Jerrold Dash has lung cancer, but 80-pound barbells, not a disease, define the man.
Jerrold Dash has lung cancer, but 80-pound barbells, not a disease, define the man.
While waiting for a lung transplant, the chiseled 5-foot-11-inch former college football player and track athlete can be found lifting free weights during intense workouts at the Page Mill YMCA branch in Palo Alto.
"(Lung cancer) has changed the way I approach a lot of things, but the way I can deal with it is curl up in a ball and mope and cry or go on with my life. And that's what I choose to do," said the Lockheed Martin engineer, a lifelong nonsmoker who is living in a Mountain View apartment this holiday season 1,600 miles away from his family.
Dash's wife and two daughters are in Fort Worth, Texas, where the 33-year-old was diagnosed with lung cancer in February.
Eight branches in the Bay Area, including the Page Mill location, host special exercise programs for cancer patients designed by the Stanford University Medical Center, where Dash is on a transplant waiting list.
"Jerrold has been a great inspiration to the rest of the group," said Sha Foland, YMCA healthy lifestyles director. "He even contacted me prior to the start of the program (Living Strong, Living Well) to get a 'head start.' "
Due in part to Dash's athlete's mind-set and strength he gains during his workouts, doctors have said Dash is healthy enough to handle the stress of a transplant.
Doctors initially thought he had bronchitis or asthma, but inhalers and antibiotics failed to cure his coughing, night sweats and daily fatigue.
When a doctor finally told him that he had lung cancer - that cloudy nodules were slowly filling the bottom of his lungs - he said, "It hit me harder than any linebacker could have hit me."
In the months following the diagnosis, Dash said he has had to deal with the treatment and the stigma attached to lung cancer.
"I didn't hang around smoky places, so I really wasn't expecting it," he said.
About 10 percent of lung cancer patients never smoked, according to the American Cancer Society. They are the men and women, who, like Dash, defend themselves against both a disease and people's perceptions. Besides tobacco smoke, air pollution and airborne particles at work sites have been cited by the society as lung cancer risk factors.
An example of how the stigma impacts lung cancer patients can be found on Dash's blog, 2newlungs.blogspot.com, where he explains that he is not a smoker and never spent time in smoky places, such as bars. He also rails against secondhand smoke.
"I will probably always carry a chip on my shoulder with regards to smoking," he wrote in an e-mail to the Daily News. "I just wish people were more aware of the effects of the smoke that they emit, and I just don't want to breathe it in. I think a little anger is to be expected. I am only human."
Dash was raised in a military family stationed in Europe and various places in the United States during his youth, including Texas.
He finished high school in Durham, N.C., home of "Tobacco Road," when his father retired from the U.S. Air Force. After college at Winston-Salem University, he worked for R.J. Reynolds, the company that makes Camel cigarettes, helping patch computer systems ahead of the year 2000.

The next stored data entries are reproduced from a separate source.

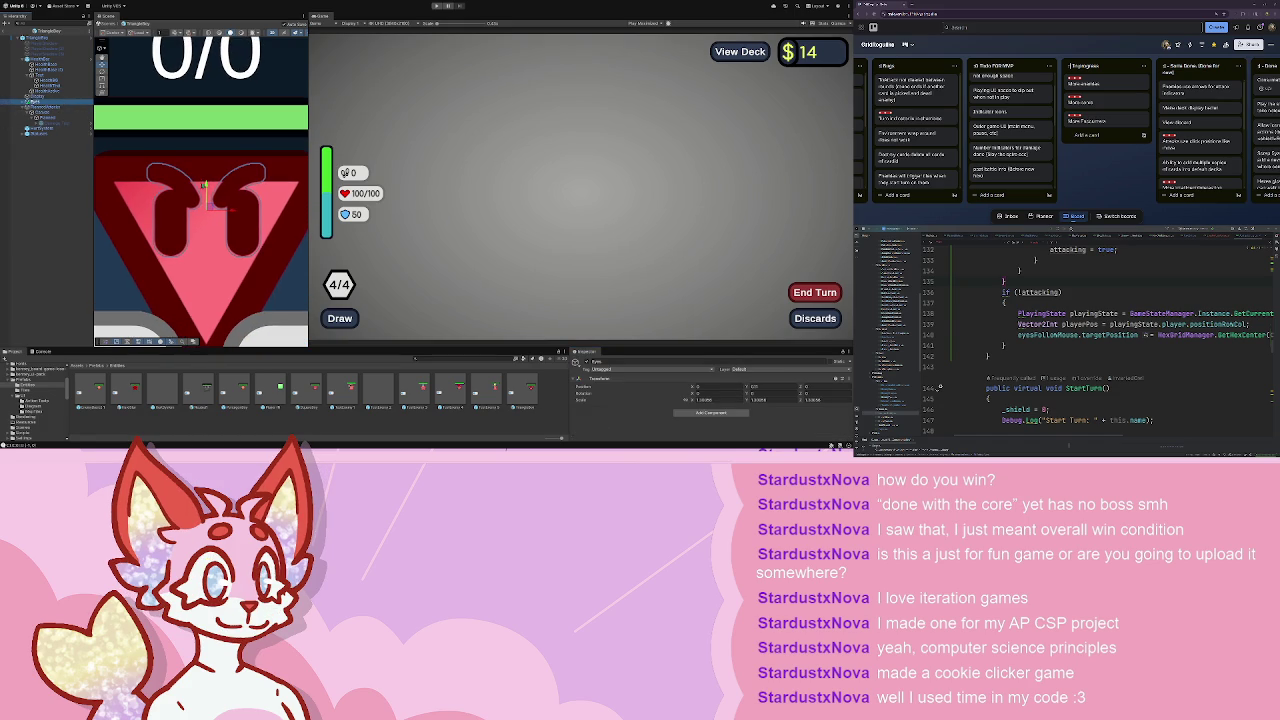
scroll(305, 239, "down", 2)
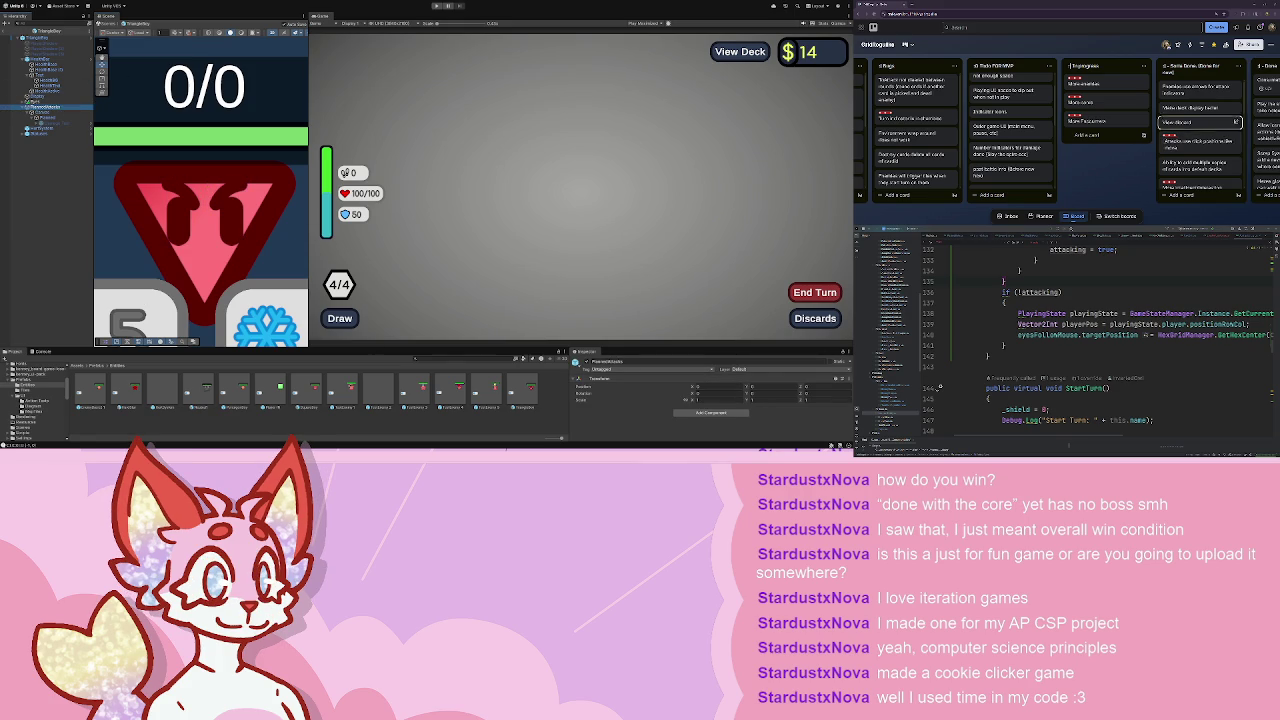
left_click(45, 106)
left_click(710, 404)
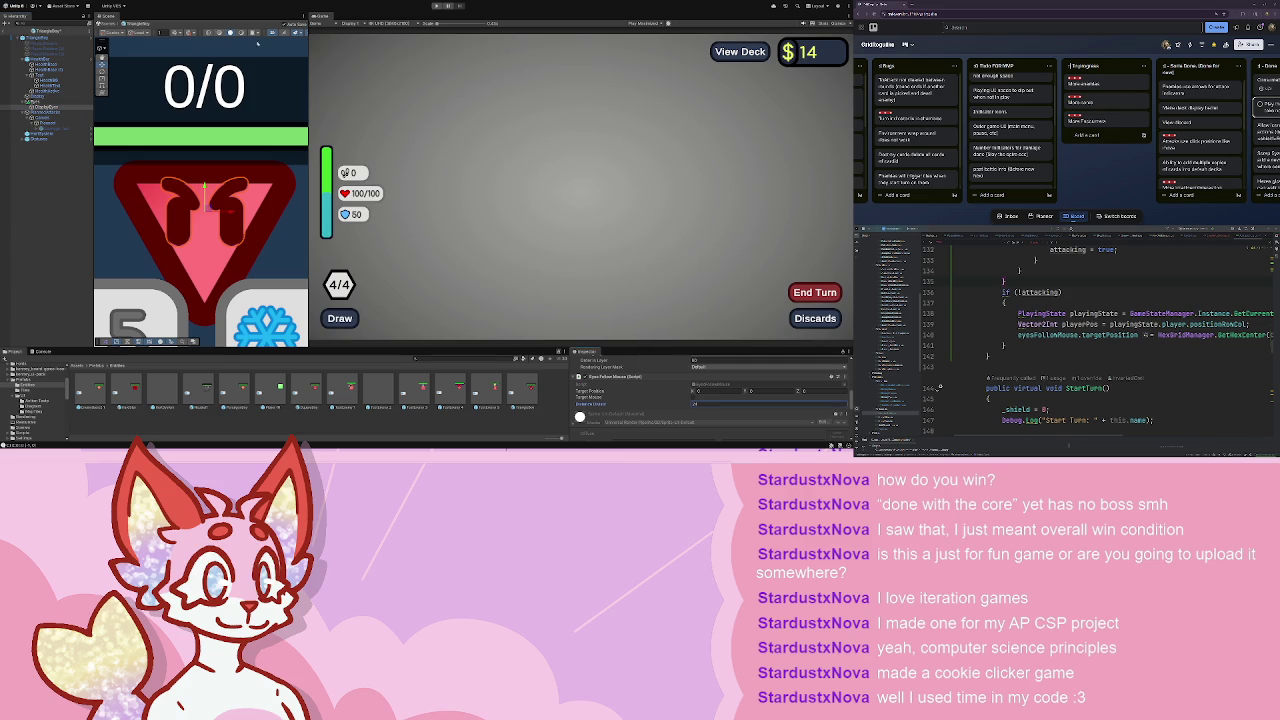
- Assign the Display eyes to the enemy root's Move Attack Enemy 'Eyes Follow Mouse' slot, then play
mouse_move(40, 37)
left_mouse_down()
mouse_move(443, 386)
mouse_move(522, 390)
left_mouse_up()
scroll(684, 398, "down", 3)
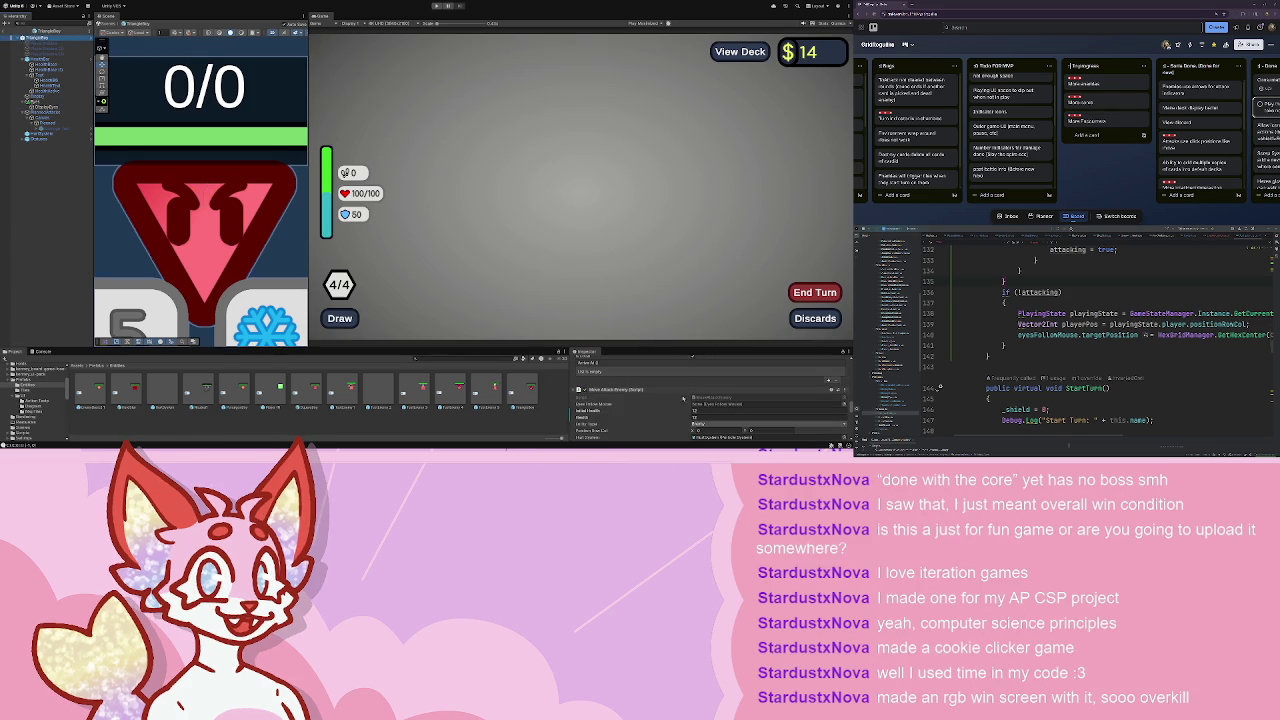
scroll(700, 390, "down", 2)
left_click_drag(723, 365, 724, 366)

His career eventually brought him back to Texas, specifically Fort Worth, where he worked at Lockheed Martin Aeronautics as a staff systems engineer.
"In Texas, the air was real bad," he said. "In my truck, I could turn on the air conditioning and get the filtered air."
Dash moved to the Bay Area to wait for his transplant in August, leaving his daughters behind so they weren't uprooted from their home. He talks to them on the phone and communicates via a Web cam.
The undefined wait for new lungs has been tough on the engineer, who said, "I want a start-finish date and that's something that they can't provide."
So he works out. Calls his wife and daughters. Works on aeronautics projects through telecommuting. And waits for the call.